An electron and a photon each has a wavelength of 1.0nm. Find (a) their momenta, (b) the energy of the photon , and © the kinetic energy electron.
Take `h=6.63xx10^(-34) Js`.

Wavelength of an electron `(lambda_e)` and a photon `(lambda_p),lambda_e=lambda_p=lambda=1` nm =`1xx10^(-9)` nm
Planck's constant , `h=6.63xx 10^(-34)` Js
(a)The momentum of an elementary particle is given by de Broglie relation : `lambda=h/p`
`p=h/lambda`
It is clear that momentum depends only on the wavelength of the particle. Since the wavelengths on an electron and a photon are equal , both have an equal momentum .
`therefore p=(6.63xx10^(-34))/(1xx10^(-9))=6.63xx10^(-25) kg m s^(-1)`
(b)The energy of a photon is given by the relation : `E=(hc)/lambda`
Where, Speed of light , `c=3xx10^8` m/s
`therefore E=(6.63xx10^(-34)xx3xx10^8)/(1xx10^(-9)xx1.6xx10^(-19))`
=1243.1 eV = 1.243 keV
Therefore, the energy of the photon is 1.243 keV.

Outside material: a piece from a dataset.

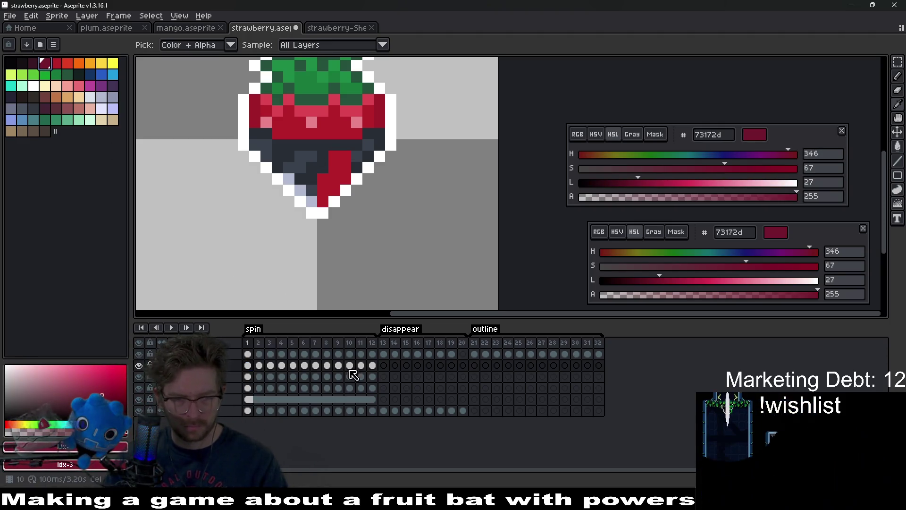
pyautogui.moveTo(372, 377); pyautogui.dragTo(247, 371)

(c) The kinetic energy (K) ofan electron having momentum p, is given by the relation : `K=1/2 p^2/m`
where, m=mass of the electron =`9.1xx10^(-31) kg`
`p=6.63xx10^(-25) kg m s^(-1)`
`therefore K=1/2 xx ((6.63xx10^(-25))^2)/(9.1xx10^(-31))=2.415xx10^(-19) J`
`=(2.415xx10^(-19))/(1.6xx10^(-19))=1.51 eV`
Hence, the kinetic energy of the electon is 1.51 eV.